In 1876 Robert Koch – the eponym of the currently prominent research institute for infectious diseases – was the first to provide direct evidence between a microscopic pathogen (anthrax) and a specific clinical picture. In 1882 he discovered the causative agents of tuberculosis and in 1883 that of cholera. At the latest now there was a new leading medical science. Doctors were educated with books, photographs and detailed drawings about the appearance and shape of an increasing number of bacteria.
The discovery had far-reaching consequences. From then on, treatments and medication ions could be developed in a much more targeted manner; Instead of experimenting on humans, substances were first tested on the pathogen itself. Even more: the knowledge of what spread diseases and in what ways also allowed prevention. When cholera was rampant in Germany in the 1890s, Robert Koch was brought in as an expert in Hamburg, Berlin and the Ruhr area. His analyzes led to far-reaching changes in the water and sewage systems of the big cities. After that, Germany no longer recorded any really large cholera outbreaks.
When the Koch students Emil von Behring (1854 to 1917) and Paul Ehrlich (1854 to 1915) then refined the vaccination procedures using serum-based immunization procedures, the basic steps towards modern medicine were taken. Only one component was still missing.
Viruses: The smallest of all killers
Already at the end of the 19th century, researchers began to suspect that, in addition to the bacteria, there had to be smaller pathogens that were not visible under the light microscope, which caused inexplicable but highly threatening diseases – such as the often fatal flu or the tens of thousands of measles that die every year.

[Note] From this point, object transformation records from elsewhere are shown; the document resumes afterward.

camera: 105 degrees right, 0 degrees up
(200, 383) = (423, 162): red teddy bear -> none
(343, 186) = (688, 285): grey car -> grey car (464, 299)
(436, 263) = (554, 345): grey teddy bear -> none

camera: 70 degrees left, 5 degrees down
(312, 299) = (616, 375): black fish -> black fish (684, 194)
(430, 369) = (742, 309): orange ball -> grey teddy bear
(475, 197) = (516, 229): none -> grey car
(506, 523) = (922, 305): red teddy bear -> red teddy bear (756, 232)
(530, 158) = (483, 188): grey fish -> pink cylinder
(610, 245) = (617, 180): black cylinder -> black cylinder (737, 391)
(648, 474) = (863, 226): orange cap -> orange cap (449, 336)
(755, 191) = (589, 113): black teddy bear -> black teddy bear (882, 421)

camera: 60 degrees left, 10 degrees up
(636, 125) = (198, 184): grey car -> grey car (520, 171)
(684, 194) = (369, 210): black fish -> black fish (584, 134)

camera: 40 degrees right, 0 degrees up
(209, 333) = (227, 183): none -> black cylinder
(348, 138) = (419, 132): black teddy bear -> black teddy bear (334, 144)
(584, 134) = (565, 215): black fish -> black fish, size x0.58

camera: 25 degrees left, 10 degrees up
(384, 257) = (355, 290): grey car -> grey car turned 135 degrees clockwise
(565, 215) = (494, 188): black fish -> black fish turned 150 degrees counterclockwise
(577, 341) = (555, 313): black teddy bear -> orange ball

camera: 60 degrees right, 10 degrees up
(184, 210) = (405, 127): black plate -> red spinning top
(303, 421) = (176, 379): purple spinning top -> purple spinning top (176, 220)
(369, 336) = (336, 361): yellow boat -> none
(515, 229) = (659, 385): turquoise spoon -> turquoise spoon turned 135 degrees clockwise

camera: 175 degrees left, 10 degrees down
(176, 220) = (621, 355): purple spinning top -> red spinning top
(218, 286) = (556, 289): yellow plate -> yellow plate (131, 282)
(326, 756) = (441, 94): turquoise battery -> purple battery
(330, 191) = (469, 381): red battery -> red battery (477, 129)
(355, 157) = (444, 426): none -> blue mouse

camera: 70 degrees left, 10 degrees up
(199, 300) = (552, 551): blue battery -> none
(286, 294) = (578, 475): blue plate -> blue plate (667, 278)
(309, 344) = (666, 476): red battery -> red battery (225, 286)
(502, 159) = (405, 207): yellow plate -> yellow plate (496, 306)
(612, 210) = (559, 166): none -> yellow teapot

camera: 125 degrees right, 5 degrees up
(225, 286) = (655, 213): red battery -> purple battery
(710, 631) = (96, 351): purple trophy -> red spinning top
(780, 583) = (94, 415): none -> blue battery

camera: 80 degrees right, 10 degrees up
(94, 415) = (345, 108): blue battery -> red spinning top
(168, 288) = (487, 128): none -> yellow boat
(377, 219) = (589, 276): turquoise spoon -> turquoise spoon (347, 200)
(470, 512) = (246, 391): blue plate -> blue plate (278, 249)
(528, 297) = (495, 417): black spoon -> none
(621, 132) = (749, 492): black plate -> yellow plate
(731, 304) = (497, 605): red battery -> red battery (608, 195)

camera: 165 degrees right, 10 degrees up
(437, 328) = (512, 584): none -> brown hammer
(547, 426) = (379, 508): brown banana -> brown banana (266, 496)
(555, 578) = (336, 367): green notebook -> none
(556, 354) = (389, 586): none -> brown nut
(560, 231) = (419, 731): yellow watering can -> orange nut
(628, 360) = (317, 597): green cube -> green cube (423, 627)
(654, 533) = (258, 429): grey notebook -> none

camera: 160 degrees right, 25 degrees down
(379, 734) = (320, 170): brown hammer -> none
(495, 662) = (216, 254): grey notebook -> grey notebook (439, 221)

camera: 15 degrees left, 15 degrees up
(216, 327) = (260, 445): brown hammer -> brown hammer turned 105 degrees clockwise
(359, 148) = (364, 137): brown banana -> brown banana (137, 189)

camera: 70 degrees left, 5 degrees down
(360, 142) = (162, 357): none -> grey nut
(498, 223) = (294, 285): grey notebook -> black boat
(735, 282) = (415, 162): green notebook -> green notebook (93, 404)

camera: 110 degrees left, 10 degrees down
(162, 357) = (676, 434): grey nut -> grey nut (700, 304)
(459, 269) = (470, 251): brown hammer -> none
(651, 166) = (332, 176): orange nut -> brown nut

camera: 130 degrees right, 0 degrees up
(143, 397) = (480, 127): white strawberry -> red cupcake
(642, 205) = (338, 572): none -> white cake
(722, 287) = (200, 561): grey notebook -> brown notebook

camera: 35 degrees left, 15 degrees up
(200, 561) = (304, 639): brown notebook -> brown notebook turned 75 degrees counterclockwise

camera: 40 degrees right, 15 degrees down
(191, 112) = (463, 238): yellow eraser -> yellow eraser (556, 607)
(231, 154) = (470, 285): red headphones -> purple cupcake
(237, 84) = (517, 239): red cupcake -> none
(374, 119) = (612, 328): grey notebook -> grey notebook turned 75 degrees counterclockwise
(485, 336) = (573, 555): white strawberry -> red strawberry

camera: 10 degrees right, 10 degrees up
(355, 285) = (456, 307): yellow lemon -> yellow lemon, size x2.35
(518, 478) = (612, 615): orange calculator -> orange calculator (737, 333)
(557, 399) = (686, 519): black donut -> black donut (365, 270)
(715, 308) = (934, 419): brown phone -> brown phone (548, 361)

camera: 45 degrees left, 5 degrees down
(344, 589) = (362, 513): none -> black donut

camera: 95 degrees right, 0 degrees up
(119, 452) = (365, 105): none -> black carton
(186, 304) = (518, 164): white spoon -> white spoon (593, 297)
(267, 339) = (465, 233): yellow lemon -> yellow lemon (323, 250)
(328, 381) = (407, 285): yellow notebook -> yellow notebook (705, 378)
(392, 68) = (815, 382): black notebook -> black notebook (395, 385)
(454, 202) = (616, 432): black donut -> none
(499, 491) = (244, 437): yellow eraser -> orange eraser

What Friedrich Loeffler and Paul Frosch then proved for the first time in 1895 was called “virus” – after an ancient Roman name for an enormously strong poison. In the first century AD this was the name of the saliva of a rabid animal. A fitting namesake, because rabies is still the deadliest virus we know. The first vaccination against this was developed by Louis Pasteur in 1885, it can also help immediately after an animal bite. Rabies has not yet been effectively cured. As soon as symptoms appear, the chances are slim: To date, only seven survivors are known worldwide, most of whom suffer serious consequential damage.
Viruses remain a scourge of humanity to this day – by now we have at least understood them. The search for therapies or preventive vaccines is now targeted and mostly successful. And what helps until something like this is discovered by pioneers in research as early as the 19th century: distance and hygiene. Then, a look at medical history shows, everything will be fine in the end.